The revolution’s attacks might not have been so successful without the help of a sympathetic secular press. Muggeridge shows how the rebels manipulated the press and used their journalist allies to apply pressure to the Vatican and to delegitimize its authority in the eyes of ordinary Catholics. The importance of media partisanship during the Council and the rebellion against Humanae Vitae cannot be overestimated.
Muggeridge tells a number of “Catholic horror” stories about clergy attacking Catholic doctrine or engaging in sacrilegious acts. It should be pointed out that these are not accusations she’s making about things that allegedly happened in secret. These are things publicly done, publicly recorded, and publicly boasted about by the perpetrators. It’s simply no good to pretend that what she’s talking about isn’t real or isn’t widespread. Anyone who’s spent much time in Catholic churches has his own clerical blasphemy stories, myself included.
Muggeridge ends the book on a somewhat hopeful note. John Paul II has recently been elected Pope, and she sees this as a sign that the Church will now stop appeasing her enemies, start working with her friends, and launch a counter-revolution. A quarter-century later, though, the revolution seems as powerful and Catholic orthodoxy as marginalized as ever.

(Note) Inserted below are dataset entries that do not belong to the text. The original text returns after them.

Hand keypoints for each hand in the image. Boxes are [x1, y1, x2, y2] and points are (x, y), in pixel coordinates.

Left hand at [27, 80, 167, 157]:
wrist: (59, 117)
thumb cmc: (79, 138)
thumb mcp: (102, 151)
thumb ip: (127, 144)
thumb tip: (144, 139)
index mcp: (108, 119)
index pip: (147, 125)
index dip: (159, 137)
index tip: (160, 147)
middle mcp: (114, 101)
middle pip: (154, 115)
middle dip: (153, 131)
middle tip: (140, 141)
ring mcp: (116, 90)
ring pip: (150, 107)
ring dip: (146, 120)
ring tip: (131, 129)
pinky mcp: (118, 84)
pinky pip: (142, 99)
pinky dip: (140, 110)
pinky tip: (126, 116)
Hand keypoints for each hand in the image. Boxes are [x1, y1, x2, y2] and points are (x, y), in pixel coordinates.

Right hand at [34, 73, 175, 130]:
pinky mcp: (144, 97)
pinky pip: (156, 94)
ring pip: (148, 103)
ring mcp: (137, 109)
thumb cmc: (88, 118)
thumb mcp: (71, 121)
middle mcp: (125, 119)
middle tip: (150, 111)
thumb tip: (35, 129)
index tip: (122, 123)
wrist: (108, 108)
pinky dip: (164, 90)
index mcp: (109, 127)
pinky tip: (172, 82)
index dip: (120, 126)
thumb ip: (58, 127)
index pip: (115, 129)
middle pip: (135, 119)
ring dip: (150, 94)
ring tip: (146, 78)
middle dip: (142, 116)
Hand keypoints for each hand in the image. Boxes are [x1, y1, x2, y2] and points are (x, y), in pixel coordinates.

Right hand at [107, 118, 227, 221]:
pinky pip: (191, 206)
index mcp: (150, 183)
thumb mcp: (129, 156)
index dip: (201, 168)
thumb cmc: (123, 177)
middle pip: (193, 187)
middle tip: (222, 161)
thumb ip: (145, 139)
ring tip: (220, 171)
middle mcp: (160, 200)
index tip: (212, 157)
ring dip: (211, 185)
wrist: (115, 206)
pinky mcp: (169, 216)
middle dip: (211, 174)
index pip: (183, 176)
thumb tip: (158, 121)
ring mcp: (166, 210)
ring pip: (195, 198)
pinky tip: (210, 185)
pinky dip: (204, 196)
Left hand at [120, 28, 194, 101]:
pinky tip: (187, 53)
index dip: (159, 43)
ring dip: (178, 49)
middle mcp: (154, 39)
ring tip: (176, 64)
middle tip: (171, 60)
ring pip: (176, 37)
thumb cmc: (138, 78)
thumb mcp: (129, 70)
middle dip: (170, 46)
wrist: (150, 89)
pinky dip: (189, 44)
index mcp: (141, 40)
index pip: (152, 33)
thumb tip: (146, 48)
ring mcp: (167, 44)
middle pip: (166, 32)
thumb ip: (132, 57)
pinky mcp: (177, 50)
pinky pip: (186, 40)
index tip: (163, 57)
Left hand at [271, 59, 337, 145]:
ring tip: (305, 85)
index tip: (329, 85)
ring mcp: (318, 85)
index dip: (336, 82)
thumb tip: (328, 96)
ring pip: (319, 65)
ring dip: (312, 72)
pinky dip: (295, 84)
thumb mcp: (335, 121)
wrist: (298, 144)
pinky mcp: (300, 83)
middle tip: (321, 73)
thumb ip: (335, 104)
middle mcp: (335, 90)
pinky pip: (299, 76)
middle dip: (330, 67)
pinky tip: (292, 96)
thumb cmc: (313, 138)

I admit I found the optimistic parts of the book more depressing than the pessimistic parts.
Does this book solve the mystery of how the Church fell? It certainly does a better job than most, but some things are still unexplained. Most importantly, why did the theologians turn to heresy in the first place? If power was what they wanted, the Church would have been much likelier to accommodate them if they had remained orthodox. Why weren’t orthodox Catholics able to counter the influence of a biased secular press with their own journalistic organs? There still seems to have been an almost preternatural competence of the revolutionaries and incompetence of the orthodox that I still don’t understand.